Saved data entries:
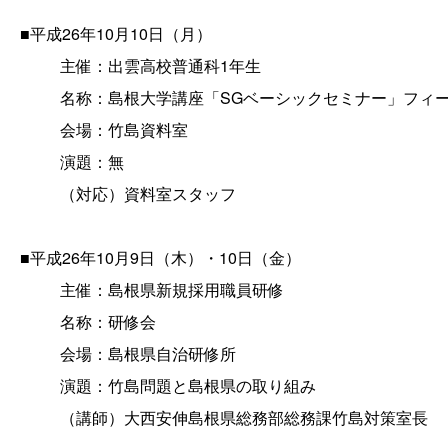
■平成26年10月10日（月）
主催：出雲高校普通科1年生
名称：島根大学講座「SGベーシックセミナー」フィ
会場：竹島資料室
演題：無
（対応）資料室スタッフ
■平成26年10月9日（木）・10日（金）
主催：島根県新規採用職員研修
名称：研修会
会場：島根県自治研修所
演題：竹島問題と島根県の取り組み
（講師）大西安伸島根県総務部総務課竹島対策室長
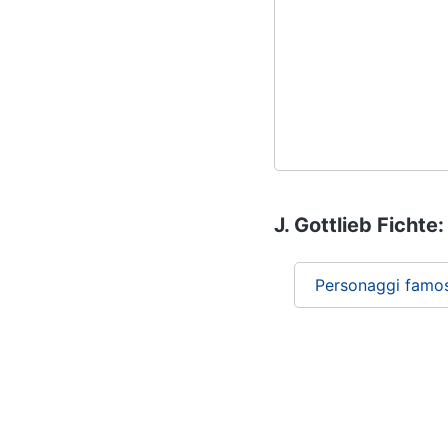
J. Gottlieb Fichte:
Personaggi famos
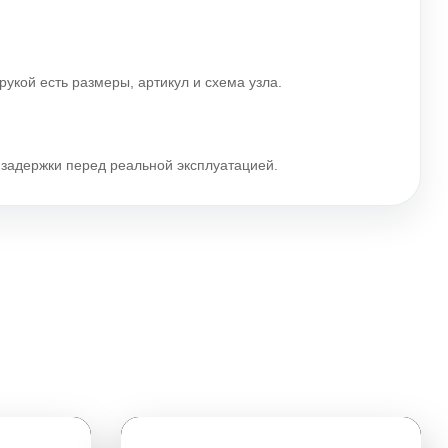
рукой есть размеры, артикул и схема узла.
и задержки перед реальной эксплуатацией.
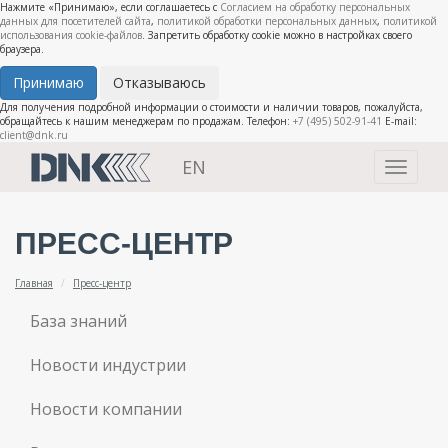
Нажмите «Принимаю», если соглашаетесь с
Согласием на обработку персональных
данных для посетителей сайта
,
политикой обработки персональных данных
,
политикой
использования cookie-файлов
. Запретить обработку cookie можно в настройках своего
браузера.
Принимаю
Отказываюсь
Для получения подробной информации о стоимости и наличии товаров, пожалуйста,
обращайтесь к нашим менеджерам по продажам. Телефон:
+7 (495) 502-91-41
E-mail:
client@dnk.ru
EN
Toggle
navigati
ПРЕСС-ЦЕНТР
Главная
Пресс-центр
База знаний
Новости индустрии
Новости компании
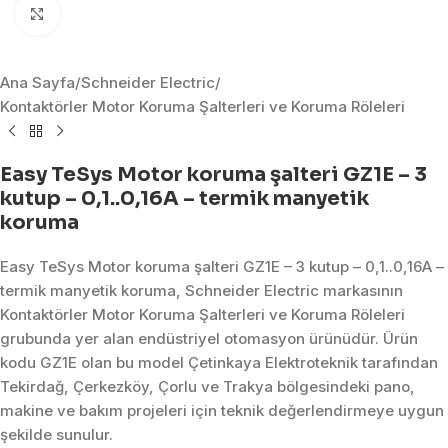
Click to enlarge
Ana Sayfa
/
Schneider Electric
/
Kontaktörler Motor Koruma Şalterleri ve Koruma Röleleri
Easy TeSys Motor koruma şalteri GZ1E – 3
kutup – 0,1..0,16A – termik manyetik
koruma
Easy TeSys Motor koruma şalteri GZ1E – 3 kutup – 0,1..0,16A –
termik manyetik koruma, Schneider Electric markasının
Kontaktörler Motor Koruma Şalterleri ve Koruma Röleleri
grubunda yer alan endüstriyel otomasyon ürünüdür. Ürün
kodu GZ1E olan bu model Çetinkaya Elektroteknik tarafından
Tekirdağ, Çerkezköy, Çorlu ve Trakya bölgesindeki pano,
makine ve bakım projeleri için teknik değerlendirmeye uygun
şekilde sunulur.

==

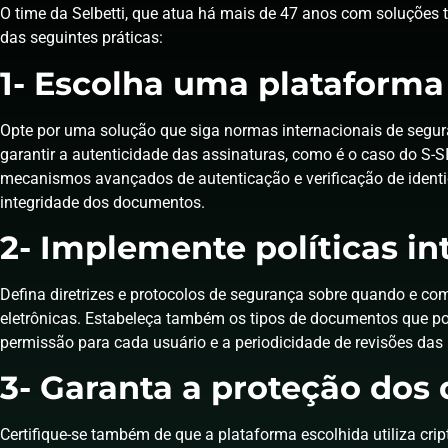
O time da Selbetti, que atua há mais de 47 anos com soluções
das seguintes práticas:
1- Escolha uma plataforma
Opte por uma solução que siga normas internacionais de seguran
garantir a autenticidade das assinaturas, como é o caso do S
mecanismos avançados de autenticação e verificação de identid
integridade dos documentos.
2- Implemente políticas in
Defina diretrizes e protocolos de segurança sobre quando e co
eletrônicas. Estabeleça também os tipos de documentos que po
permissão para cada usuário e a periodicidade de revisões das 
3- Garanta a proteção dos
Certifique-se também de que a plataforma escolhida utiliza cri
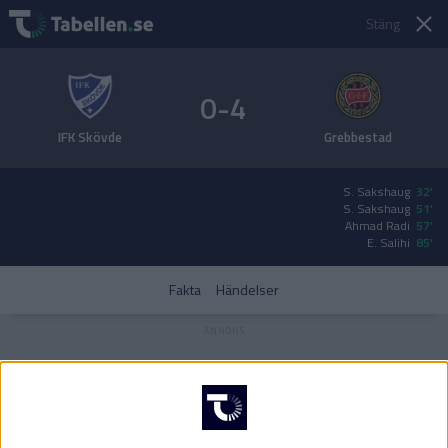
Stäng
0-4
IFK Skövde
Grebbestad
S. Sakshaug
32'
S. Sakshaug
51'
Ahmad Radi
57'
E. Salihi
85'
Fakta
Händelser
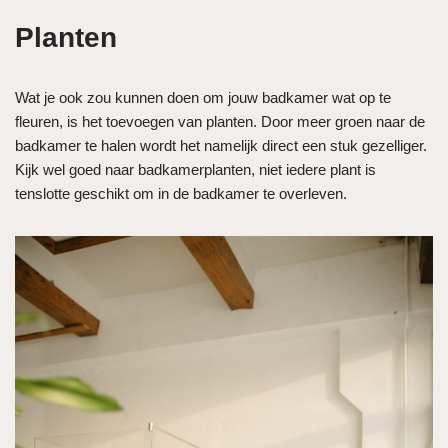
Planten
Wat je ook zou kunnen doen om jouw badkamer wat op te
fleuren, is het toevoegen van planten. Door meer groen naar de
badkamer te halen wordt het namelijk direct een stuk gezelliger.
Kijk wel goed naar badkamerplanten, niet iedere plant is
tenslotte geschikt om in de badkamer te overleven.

◆ **Job item**
Output word for word the lines in the items above, starting with the line that contains "Click to enlarge" and going on through the line that contains "şekilde sunulur.".

◆ **Answer box**
Click to enlarge
Ana Sayfa
/
Schneider Electric
/
Kontaktörler Motor Koruma Şalterleri ve Koruma Röleleri
Easy TeSys Motor koruma şalteri GZ1E – 3
kutup – 0,1..0,16A – termik manyetik
koruma
Easy TeSys Motor koruma şalteri GZ1E – 3 kutup – 0,1..0,16A –
termik manyetik koruma, Schneider Electric markasının
Kontaktörler Motor Koruma Şalterleri ve Koruma Röleleri
grubunda yer alan endüstriyel otomasyon ürünüdür. Ürün
kodu GZ1E olan bu model Çetinkaya Elektroteknik tarafından
Tekirdağ, Çerkezköy, Çorlu ve Trakya bölgesindeki pano,
makine ve bakım projeleri için teknik değerlendirmeye uygun
şekilde sunulur.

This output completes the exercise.